(Page images and extracted text)
────────
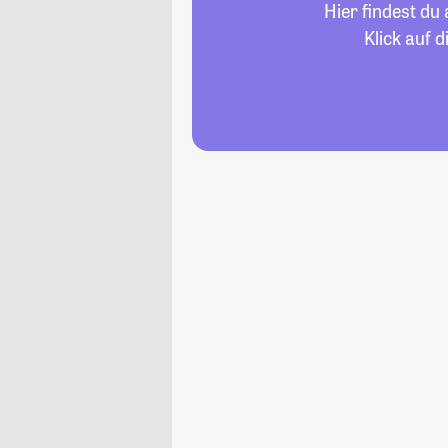
Hier findest du
Klick auf 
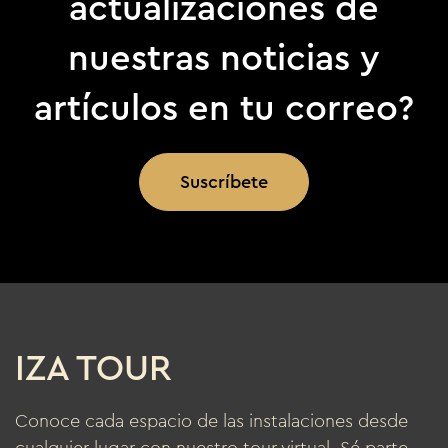
actualizaciones de
nuestras noticias y
artículos en tu correo?
Suscríbete
IZA TOUR
Conoce cada espacio de las instalaciones desde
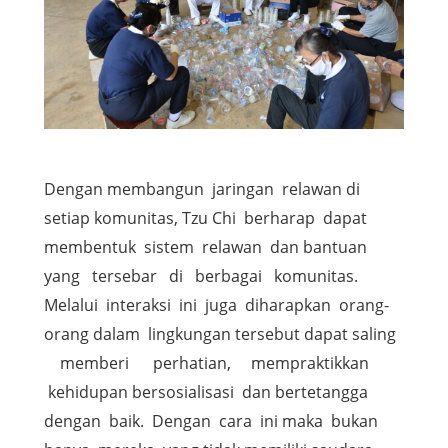
Dengan membangun jaringan relawan di
setiap komunitas, Tzu Chi berharap dapat
membentuk sistem relawan dan bantuan
yang tersebar di berbagai komunitas.
Melalui interaksi ini juga diharapkan orang-
orang dalam lingkungan tersebut dapat saling
memberi perhatian, mempraktikkan
kehidupan bersosialisasi dan bertetangga
dengan baik. Dengan cara ini maka bukan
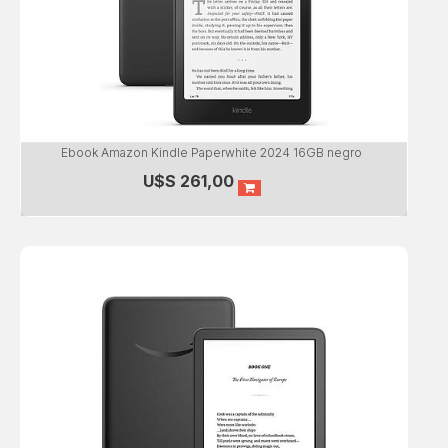
Ebook Amazon Kindle Paperwhite 2024 16GB negro
U$S
261,00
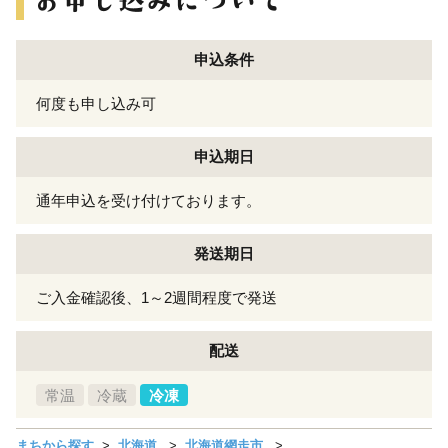
申込条件
何度も申し込み可
申込期日
通年申込を受け付けております。
発送期日
ご入金確認後、1～2週間程度で発送
配送
常温
冷蔵
冷凍
まちから探す
北海道
北海道網走市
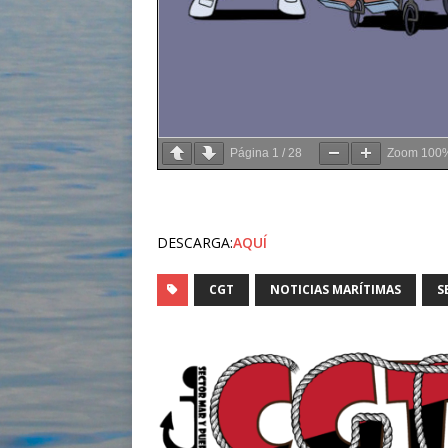
Página
1
/
28
Zoom
100
DESCARGA:
AQUÍ
CGT
NOTICIAS MARÍTIMAS
S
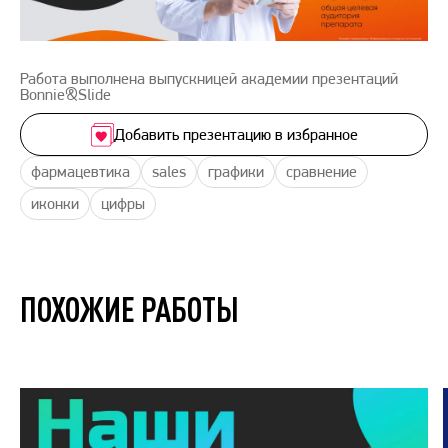
Работа выполнена выпускницей академии презентаций
Bonnie&Slide
Добавить презентацию в избранное
фармацевтика
sales
графики
сравнение
иконки
цифры
ПОХОЖИЕ РАБОТЫ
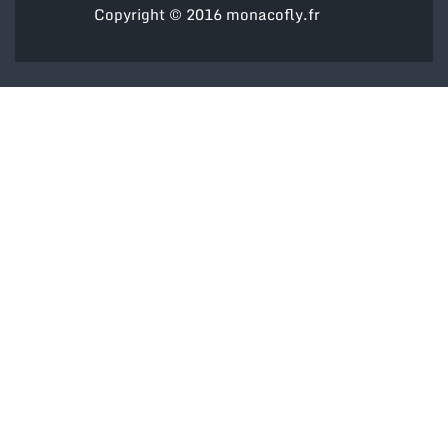
Copyright © 2016
monacofly.fr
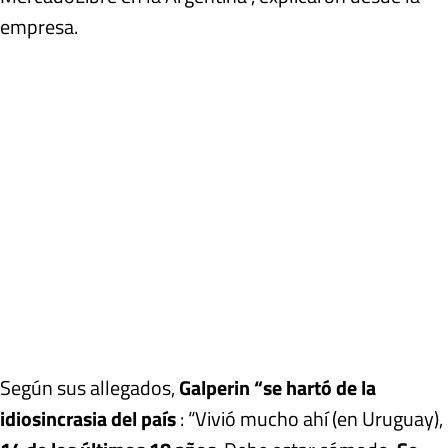
empresa.
Según sus allegados,
Galperin “se hartó de la
idiosincrasia del país
: “Vivió mucho ahí (en Uruguay),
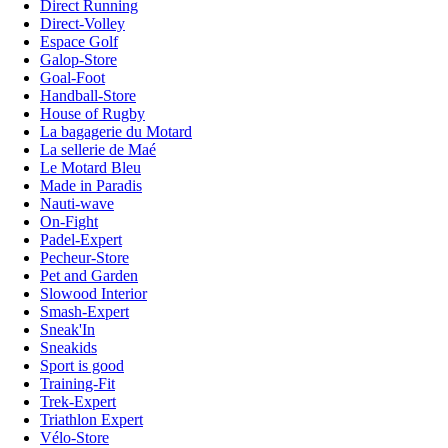
Direct Running
Direct-Volley
Espace Golf
Galop-Store
Goal-Foot
Handball-Store
House of Rugby
La bagagerie du Motard
La sellerie de Maé
Le Motard Bleu
Made in Paradis
Nauti-wave
On-Fight
Padel-Expert
Pecheur-Store
Pet and Garden
Slowood Interior
Smash-Expert
Sneak'In
Sneakids
Sport is good
Training-Fit
Trek-Expert
Triathlon Expert
Vélo-Store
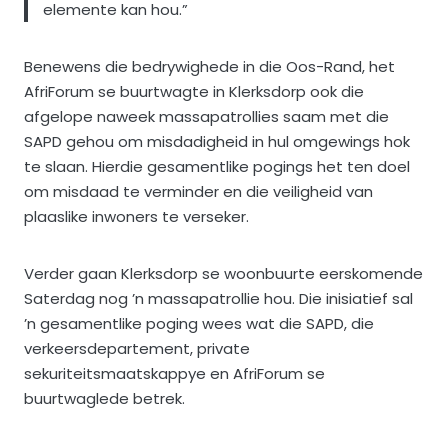
elemente kan hou.”
Benewens die bedrywighede in die Oos-Rand, het
AfriForum se buurtwagte in Klerksdorp ook die
afgelope naweek massapatrollies saam met die
SAPD gehou om misdadigheid in hul omgewings hok
te slaan. Hierdie gesamentlike pogings het ten doel
om misdaad te verminder en die veiligheid van
plaaslike inwoners te verseker.
Verder gaan Klerksdorp se woonbuurte eerskomende
Saterdag nog ’n massapatrollie hou. Die inisiatief sal
’n gesamentlike poging wees wat die SAPD, die
verkeersdepartement, private
sekuriteitsmaatskappye en AfriForum se
buurtwaglede betrek.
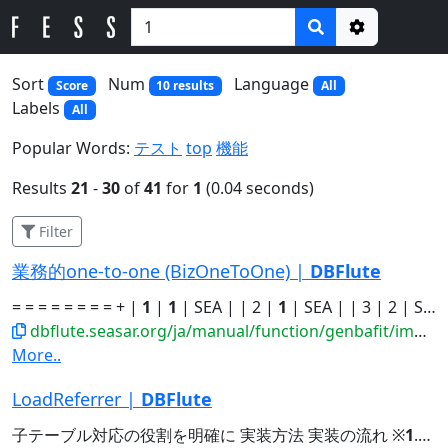
Options
Sort
Num
Language
Score
10 results
All
Labels
All
Popular Words:
テスト
top
機能
Results
21
-
30
of
41
for
1
(0.04 seconds)
Filter
業務的one-to-one (BizOneToOne) |
DBFlute
= = = = = = = = + |
1
|
1
| SEA | | 2 |
1
| SEA | | 3 | 2 | SEA...会員住所 | |
dbflute.seasar.org/ja/manual/function/genbafit/implfit/bizonetoone/index.html
More..
LoadReferrer |
DBFlute
子テーブル対応の役割を明確に 実装方法 実装の流れ ※
1
.
1
.x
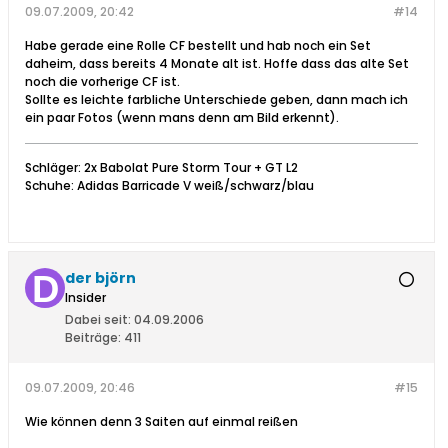
09.07.2009, 20:42
#14
Habe gerade eine Rolle CF bestellt und hab noch ein Set
daheim, dass bereits 4 Monate alt ist. Hoffe dass das alte Set
noch die vorherige CF ist.
Sollte es leichte farbliche Unterschiede geben, dann mach ich
ein paar Fotos (wenn mans denn am Bild erkennt).
Schläger: 2x Babolat Pure Storm Tour + GT L2
Schuhe: Adidas Barricade V weiß/schwarz/blau
der björn
Insider
Dabei seit:
04.09.2006
Beiträge:
411
09.07.2009, 20:46
#15
Wie können denn 3 Saiten auf einmal reißen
────────
▶ **Instruction**: Each line of the data above must be repeated exactly, images excluded.

▶ **Result for this exercise**:
Hier findest du
Klick auf 
actualizaciones de
nuestras noticias y
artículos en tu correo?
Suscríbete
IZA TOUR
Conoce cada espacio de las instalaciones desde
Dengan membangun jaringan relawan di
setiap komunitas, Tzu Chi berharap dapat
membentuk sistem relawan dan bantuan
yang tersebar di berbagai komunitas.
Melalui interaksi ini juga diharapkan orang-
orang dalam lingkungan tersebut dapat saling
memberi perhatian, mempraktikkan
kehidupan bersosialisasi dan bertetangga
dengan baik. Dengan cara ini maka bukan
Ebook Amazon Kindle Paperwhite 2024 16GB negro
U$S
261,00
申込条件
何度も申し込み可
申込期日
通年申込を受け付けております。
発送期日
ご入金確認後、1～2週間程度で発送
配送
常温
冷蔵
冷凍
まちから探す
北海道
北海道網走市
Página
1
/
28
Zoom
100
DESCARGA:
AQUÍ
CGT
NOTICIAS MARÍTIMAS
S
Работа выполнена выпускницей академии презентаций
Bonnie&Slide
Добавить презентацию в избранное
фармацевтика
sales
графики
сравнение
иконки
цифры
ПОХОЖИЕ РАБОТЫ
Copyright © 2016
monacofly.fr
empresa.
Según sus allegados,
Galperin “se hartó de la
idiosincrasia del país
: “Vivió mucho ahí (en Uruguay),
Direct Running
Direct-Volley
Espace Golf
Galop-Store
Goal-Foot
Handball-Store
House of Rugby
La bagagerie du Motard
La sellerie de Maé
Le Motard Bleu
Made in Paradis
Nauti-wave
On-Fight
Padel-Expert
Pecheur-Store
Pet and Garden
Slowood Interior
Smash-Expert
Sneak'In
Sneakids
Sport is good
Training-Fit
Trek-Expert
Triathlon Expert
Vélo-Store
elemente kan hou.”
Benewens die bedrywighede in die Oos-Rand, het
AfriForum se buurtwagte in Klerksdorp ook die
afgelope naweek massapatrollies saam met die
SAPD gehou om misdadigheid in hul omgewings hok
te slaan. Hierdie gesamentlike pogings het ten doel
om misdaad te verminder en die veiligheid van
plaaslike inwoners te verseker.
Verder gaan Klerksdorp se woonbuurte eerskomende
Saterdag nog ’n massapatrollie hou. Die inisiatief sal
’n gesamentlike poging wees wat die SAPD, die
verkeersdepartement, private
sekuriteitsmaatskappye en AfriForum se
buurtwaglede betrek.
Options
Sort
Num
Language
Score
10 results
All
Labels
All
Popular Words:
テスト
top
機能
Results
21
-
30
of
41
for
1
(0.04 seconds)
Filter
業務的one-to-one (BizOneToOne) |
DBFlute
= = = = = = = = + |
1
|
1
| SEA | | 2 |
1
| SEA | | 3 | 2 | SEA...会員住所 | |
dbflute.seasar.org/ja/manual/function/genbafit/implfit/bizonetoone/index.html
More..
LoadReferrer |
DBFlute
子テーブル対応の役割を明確に 実装方法 実装の流れ ※
1
.
1
.x
09.07.2009, 20:42
#14
Habe gerade eine Rolle CF bestellt und hab noch ein Set
daheim, dass bereits 4 Monate alt ist. Hoffe dass das alte Set
noch die vorherige CF ist.
Sollte es leichte farbliche Unterschiede geben, dann mach ich
ein paar Fotos (wenn mans denn am Bild erkennt).
Schläger: 2x Babolat Pure Storm Tour + GT L2
Schuhe: Adidas Barricade V weiß/schwarz/blau
der björn
Insider
Dabei seit:
04.09.2006
Beiträge:
411
09.07.2009, 20:46
#15
Wie können denn 3 Saiten auf einmal reißen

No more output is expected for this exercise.